Dataset entries
- - -
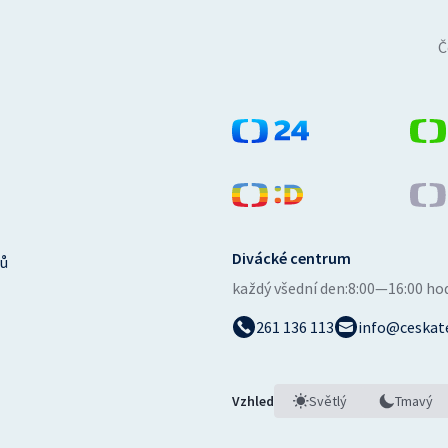
Č
Divácké centrum
ů
každý všední den:
8:00—16:00 ho
261 136 113
info@ceskate
Vzhled
Světlý
Tmavý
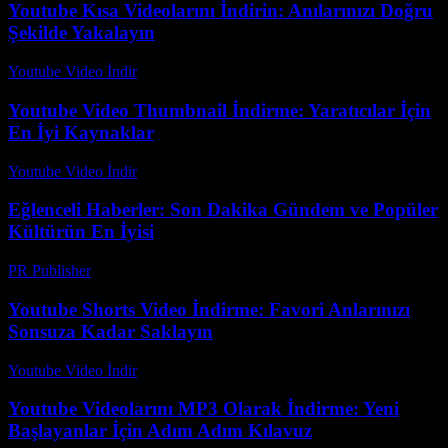
Youtube Kısa Videolarını İndirin: Anılarınızı Doğru
Şekilde Yakalayın
Youtube Video İndir
-
Ağustos 6, 2026
Youtube Video Thumbnail İndirme: Yaratıcılar İçin
En İyi Kaynaklar
Youtube Video İndir
-
Ağustos 3, 2026
Eğlenceli Haberler: Son Dakika Gündem ve Popüler
Kültürün En İyisi
PR Publisher
-
Şubat 25, 2026
Youtube Shorts Video İndirme: Favori Anlarınızı
Sonsuza Kadar Saklayın
Youtube Video İndir
-
Temmuz 24, 2026
Youtube Videolarını MP3 Olarak İndirme: Yeni
Başlayanlar İçin Adım Adım Kılavuz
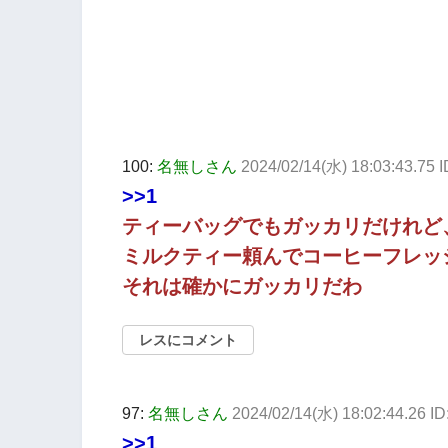
100:
名無しさん
2024/02/14(水) 18:03:43.75
>>1
ティーバッグでもガッカリだけれど
ミルクティー頼んでコーヒーフレッ
それは確かにガッカリだわ
レスにコメント
97:
名無しさん
2024/02/14(水) 18:02:44.26 I
>>1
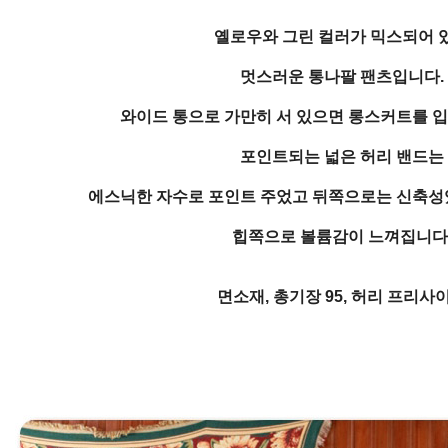
옐로우와 그린 컬러가 믹스되어 
멋스러운 통나팔 팬츠입니다.
와이드 통으로 가만히 서 있으면 롱스커트를 입
포인트되는 넓은 허리 밴드는
에스닉한 자수로 포인트 주었고 뒤쪽으로는 신축성
힙쪽으로 볼륨감이 느껴집니다
면소재, 총기장 95, 허리 프리사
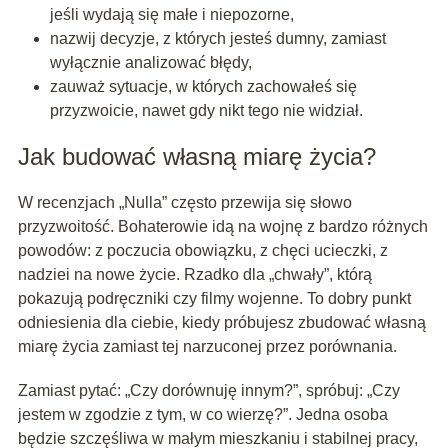
jeśli wydają się małe i niepozorne,
nazwij decyzje, z których jesteś dumny, zamiast
wyłącznie analizować błędy,
zauważ sytuacje, w których zachowałeś się
przyzwoicie, nawet gdy nikt tego nie widział.
Jak budować własną miarę życia?
W recenzjach „Nulla” często przewija się słowo
przyzwoitość. Bohaterowie idą na wojnę z bardzo różnych
powodów: z poczucia obowiązku, z chęci ucieczki, z
nadziei na nowe życie. Rzadko dla „chwały”, którą
pokazują podręczniki czy filmy wojenne. To dobry punkt
odniesienia dla ciebie, kiedy próbujesz zbudować własną
miarę życia zamiast tej narzuconej przez porównania.
Zamiast pytać: „Czy dorównuję innym?”, spróbuj: „Czy
jestem w zgodzie z tym, w co wierzę?”. Jedna osoba
będzie szczęśliwa w małym mieszkaniu i stabilnej pracy,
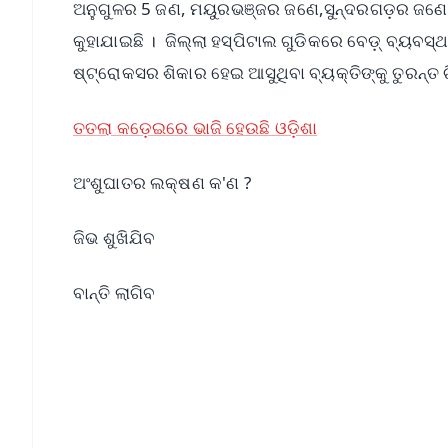
ଅନୁଗୁଳର 5 ଜଣ, ମୟୁରଭଞ୍ଜର ଜଣେ,ସୁନ୍ଦରଗଡ଼ର ଜଣେ, ଭ
କୁହାଯାଇଛି । ଜିଲ୍ଲା ହସ୍ପିଟାଲ ଗୁଡିକରେ ବେଡ଼୍ ବ୍ୟବସ୍ଥ
ଷ୍ଟ୍ରୋକସର ଶିକାର ହେଇ ଆସୁଥିବା ବ୍ୟକ୍ତିଙ୍କୁ ତୁରନ୍ତ ଚି
ତତଲା କଡ଼େଇରେ ଭାଜି ହେଉଛି ଓଡ଼ିଶା
ଅଂଶୁଘାତର ଲକ୍ଷଣ କ'ଣ ?
ଜିଭ ଶୁଖିଯିବ
ବାନ୍ତି ଲାଗିବ
📱 Get Argus News App
📰 60 Word News
🎬 Argus Podcast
- - -
Task item: When you find a line in the records that contains the word "İndirme", copy it.

Answer section:
Youtube Video Thumbnail İndirme: Yaratıcılar İçin
Youtube Shorts Video İndirme: Favori Anlarınızı
Youtube Videolarını MP3 Olarak İndirme: Yeni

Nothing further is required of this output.